Did I miss it, or where did you write what you did about the separate ground planes?
Did I miss it, or where did you write what you did about the separate ground planes?
I think I rambled about it but didn't mention the current solution. I basically kept them separate. The digital side has both ground and power planes and the analog section has separate ground traces. After I thought about it, there was really no other way to do it because the transformer is doing both noise rejection and isolation and you can't do that with sharing a plane on both sides of the tranny. Given that, it also made no sense to connect digital and analog grounds together. Just in case, I used plastic connectors for the analog side, should the case ever be grounded to the digital count (e.g. if wanting to attach the voltage regulator to the side of the case to help with heat).
So, in short, you can think of the digital and analog section as entirely separate - they just happen to be in the same box.
I don't know if you ever figured this out, but Eagle allows you to explicitly define different grounds. Use add, then look under supply1 or supply2, and select for example GNDA for everything on the analog side. What this does is just to allow you to complete the board without having an airwire hanging, but it's the right thing to do.

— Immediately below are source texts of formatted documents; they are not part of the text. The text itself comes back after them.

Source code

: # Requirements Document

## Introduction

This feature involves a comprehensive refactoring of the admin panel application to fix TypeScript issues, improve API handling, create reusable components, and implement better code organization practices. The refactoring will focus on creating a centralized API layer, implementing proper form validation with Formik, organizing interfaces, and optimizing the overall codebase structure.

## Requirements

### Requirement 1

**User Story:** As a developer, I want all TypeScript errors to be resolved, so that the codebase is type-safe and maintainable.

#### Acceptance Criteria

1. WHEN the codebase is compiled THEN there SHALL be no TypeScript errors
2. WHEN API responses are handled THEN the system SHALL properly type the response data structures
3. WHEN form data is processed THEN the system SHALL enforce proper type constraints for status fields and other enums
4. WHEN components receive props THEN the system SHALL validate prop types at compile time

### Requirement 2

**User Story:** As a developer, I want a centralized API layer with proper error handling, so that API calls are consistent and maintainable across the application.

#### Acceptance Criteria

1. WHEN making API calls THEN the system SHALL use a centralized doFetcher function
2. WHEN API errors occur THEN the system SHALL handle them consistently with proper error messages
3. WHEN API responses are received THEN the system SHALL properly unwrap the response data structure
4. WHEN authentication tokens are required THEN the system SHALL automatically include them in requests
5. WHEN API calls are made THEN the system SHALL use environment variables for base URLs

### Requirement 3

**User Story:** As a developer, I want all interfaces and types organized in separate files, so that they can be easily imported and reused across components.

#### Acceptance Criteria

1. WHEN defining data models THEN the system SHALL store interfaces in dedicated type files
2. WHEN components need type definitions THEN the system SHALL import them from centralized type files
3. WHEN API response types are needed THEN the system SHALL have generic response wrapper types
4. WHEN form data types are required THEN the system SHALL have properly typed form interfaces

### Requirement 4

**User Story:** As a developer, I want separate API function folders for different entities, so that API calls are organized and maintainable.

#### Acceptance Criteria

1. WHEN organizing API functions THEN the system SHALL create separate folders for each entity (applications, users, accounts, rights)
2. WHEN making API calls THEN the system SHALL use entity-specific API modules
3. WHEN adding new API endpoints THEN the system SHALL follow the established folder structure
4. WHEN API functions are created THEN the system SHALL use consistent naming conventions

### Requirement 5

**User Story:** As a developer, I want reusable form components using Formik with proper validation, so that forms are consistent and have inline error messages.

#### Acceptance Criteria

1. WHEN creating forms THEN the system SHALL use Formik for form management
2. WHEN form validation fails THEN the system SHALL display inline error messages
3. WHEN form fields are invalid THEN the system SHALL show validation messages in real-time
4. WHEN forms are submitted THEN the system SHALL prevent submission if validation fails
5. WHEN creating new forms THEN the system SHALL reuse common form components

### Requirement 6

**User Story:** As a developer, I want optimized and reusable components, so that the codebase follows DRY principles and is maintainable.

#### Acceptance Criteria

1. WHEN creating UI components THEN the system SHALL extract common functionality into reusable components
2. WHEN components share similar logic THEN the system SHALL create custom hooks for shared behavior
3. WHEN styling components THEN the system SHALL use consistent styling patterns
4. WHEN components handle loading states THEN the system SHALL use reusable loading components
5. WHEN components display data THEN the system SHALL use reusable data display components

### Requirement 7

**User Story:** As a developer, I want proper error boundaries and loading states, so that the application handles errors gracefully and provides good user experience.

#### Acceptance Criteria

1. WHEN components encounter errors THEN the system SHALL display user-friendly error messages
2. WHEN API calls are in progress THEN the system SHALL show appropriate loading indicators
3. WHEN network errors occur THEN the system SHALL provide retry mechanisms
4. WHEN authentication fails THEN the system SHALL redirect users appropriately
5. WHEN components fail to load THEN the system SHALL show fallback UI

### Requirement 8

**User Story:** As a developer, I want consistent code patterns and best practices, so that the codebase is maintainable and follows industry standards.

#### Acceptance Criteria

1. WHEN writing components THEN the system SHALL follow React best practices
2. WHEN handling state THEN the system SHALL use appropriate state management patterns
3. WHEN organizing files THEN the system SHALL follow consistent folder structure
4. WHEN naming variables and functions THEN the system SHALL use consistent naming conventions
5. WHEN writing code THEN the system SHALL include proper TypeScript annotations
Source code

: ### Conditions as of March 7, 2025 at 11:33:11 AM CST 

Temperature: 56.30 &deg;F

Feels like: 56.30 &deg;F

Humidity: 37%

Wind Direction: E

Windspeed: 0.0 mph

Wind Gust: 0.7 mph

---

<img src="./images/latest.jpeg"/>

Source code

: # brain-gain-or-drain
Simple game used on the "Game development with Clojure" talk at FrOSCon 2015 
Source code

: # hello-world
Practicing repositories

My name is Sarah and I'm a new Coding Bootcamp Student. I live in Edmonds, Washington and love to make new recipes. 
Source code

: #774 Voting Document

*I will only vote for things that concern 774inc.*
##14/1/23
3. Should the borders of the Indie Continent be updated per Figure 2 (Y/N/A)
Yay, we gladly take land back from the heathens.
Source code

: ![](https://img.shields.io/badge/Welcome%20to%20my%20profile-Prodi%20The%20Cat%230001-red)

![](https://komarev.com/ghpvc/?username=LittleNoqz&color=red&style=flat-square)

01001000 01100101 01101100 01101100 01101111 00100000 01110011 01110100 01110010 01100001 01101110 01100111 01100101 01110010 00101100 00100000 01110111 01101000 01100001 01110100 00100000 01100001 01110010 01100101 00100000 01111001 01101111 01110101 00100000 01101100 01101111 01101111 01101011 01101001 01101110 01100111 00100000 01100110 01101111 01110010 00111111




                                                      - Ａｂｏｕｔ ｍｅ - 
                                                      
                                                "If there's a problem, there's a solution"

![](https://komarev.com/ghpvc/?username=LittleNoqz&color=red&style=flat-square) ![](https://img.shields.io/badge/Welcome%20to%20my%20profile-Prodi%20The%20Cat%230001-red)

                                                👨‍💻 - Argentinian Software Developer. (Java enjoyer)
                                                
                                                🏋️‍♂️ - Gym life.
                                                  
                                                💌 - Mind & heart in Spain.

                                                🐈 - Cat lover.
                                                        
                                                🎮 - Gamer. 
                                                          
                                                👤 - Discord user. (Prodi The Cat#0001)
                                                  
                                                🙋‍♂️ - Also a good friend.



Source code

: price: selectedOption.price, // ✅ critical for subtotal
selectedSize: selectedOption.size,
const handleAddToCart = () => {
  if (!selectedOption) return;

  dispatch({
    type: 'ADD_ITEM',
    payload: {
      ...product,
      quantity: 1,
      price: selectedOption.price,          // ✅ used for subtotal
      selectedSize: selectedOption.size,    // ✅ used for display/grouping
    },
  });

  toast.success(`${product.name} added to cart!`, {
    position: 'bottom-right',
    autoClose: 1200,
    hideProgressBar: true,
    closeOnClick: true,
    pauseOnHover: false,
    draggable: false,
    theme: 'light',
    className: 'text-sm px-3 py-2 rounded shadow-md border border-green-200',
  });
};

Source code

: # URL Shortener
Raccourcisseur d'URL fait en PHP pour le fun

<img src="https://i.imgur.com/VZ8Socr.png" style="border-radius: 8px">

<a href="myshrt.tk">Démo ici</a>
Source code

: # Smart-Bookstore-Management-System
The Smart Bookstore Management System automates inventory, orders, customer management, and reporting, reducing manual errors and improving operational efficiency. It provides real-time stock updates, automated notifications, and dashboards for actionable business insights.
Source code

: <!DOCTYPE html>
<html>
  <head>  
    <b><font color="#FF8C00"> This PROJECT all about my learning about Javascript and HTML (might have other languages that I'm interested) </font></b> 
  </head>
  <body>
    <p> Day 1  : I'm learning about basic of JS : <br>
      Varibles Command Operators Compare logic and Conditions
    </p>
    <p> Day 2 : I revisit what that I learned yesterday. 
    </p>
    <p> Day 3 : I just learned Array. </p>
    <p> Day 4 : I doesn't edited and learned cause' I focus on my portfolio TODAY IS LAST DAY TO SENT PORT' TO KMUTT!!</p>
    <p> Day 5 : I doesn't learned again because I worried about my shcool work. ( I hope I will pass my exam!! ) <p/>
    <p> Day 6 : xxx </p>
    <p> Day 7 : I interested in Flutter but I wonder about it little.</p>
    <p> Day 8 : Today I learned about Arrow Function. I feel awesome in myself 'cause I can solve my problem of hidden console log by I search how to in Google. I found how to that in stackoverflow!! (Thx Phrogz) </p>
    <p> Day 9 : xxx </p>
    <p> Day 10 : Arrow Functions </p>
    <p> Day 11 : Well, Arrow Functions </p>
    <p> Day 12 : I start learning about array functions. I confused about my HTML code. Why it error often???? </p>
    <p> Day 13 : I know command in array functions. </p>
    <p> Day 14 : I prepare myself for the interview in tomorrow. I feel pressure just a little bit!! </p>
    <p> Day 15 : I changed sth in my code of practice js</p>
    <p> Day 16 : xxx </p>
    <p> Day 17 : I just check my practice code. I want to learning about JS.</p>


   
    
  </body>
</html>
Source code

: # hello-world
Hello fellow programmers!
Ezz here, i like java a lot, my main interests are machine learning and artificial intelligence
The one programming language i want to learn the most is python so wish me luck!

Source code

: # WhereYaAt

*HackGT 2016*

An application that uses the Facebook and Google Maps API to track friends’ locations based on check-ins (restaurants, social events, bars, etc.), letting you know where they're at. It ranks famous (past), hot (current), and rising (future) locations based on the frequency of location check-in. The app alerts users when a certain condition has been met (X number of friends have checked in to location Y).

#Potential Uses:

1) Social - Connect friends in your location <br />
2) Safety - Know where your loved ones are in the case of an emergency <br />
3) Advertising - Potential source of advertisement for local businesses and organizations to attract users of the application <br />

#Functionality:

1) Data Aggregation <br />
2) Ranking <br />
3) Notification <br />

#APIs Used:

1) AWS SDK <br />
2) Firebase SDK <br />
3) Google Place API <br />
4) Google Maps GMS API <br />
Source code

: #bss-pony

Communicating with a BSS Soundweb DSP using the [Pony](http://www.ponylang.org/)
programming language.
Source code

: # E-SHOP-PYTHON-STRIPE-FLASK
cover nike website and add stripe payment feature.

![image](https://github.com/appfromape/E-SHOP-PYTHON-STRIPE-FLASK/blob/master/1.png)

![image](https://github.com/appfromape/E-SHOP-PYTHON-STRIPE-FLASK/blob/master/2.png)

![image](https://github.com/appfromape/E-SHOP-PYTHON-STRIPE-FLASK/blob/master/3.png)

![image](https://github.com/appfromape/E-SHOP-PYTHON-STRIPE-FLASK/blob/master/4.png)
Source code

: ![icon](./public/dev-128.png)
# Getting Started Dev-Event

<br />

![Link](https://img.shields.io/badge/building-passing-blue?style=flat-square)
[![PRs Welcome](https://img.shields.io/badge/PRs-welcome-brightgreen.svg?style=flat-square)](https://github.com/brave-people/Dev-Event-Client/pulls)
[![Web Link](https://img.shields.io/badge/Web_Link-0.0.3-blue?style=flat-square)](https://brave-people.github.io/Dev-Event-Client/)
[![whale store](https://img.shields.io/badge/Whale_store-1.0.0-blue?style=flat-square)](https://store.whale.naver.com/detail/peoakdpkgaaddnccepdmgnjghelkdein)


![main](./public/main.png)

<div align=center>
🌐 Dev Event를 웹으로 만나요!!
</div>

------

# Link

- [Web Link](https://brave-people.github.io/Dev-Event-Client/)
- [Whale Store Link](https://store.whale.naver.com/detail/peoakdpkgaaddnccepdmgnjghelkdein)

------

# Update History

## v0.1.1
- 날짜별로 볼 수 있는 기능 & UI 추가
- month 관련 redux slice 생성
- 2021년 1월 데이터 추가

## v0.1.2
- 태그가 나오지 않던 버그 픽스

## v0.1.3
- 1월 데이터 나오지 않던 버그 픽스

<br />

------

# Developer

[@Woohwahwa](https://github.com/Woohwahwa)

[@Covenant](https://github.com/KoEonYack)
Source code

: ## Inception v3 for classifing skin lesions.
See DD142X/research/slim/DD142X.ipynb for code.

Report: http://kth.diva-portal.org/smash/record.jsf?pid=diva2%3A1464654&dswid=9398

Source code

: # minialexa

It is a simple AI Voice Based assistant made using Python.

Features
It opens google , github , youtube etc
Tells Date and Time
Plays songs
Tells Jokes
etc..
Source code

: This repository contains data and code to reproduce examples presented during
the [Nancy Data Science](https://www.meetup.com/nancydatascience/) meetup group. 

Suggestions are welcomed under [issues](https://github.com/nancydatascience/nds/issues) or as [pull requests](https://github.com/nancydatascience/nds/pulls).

If you pulled up the board layout, that airwire is actually the PE connections for the DIN jacks. They are just the stress joints and I didn't see a need to tie them to ground, so I didn't.
I did go back and forth on using a ground plane versus traces on the analog section though. Since it was basically point to point in each side of the tranny, I didn't see much value in a plane there. Doing it that way also helped keep the analog wires further away from the digital section.